Assigned task
The answer must be every line of the records in which the string "team" appears.

□ □ □

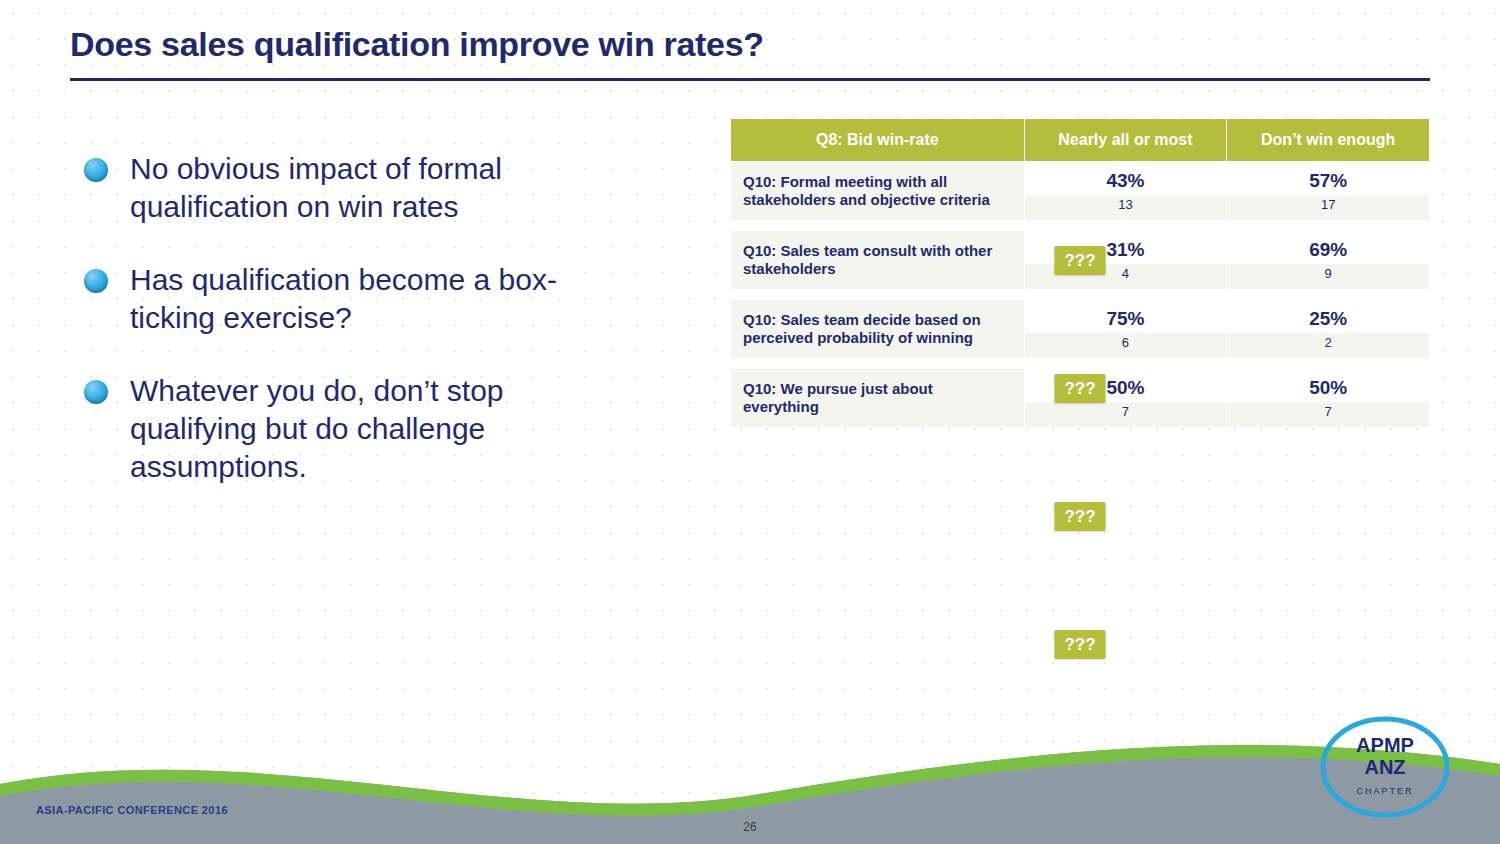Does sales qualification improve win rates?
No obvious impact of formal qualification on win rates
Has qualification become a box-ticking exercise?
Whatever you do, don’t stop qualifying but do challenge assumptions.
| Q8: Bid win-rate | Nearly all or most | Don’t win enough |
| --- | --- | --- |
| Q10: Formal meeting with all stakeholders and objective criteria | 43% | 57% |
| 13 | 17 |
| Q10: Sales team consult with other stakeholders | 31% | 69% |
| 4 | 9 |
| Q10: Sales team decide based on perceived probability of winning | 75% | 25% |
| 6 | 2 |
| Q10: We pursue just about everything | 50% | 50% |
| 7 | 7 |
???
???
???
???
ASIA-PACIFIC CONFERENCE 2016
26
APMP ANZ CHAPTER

□ □ □

Exercise result
| Q10: Sales team consult with other stakeholders | 31% | 69% |
| Q10: Sales team decide based on perceived probability of winning | 75% | 25% |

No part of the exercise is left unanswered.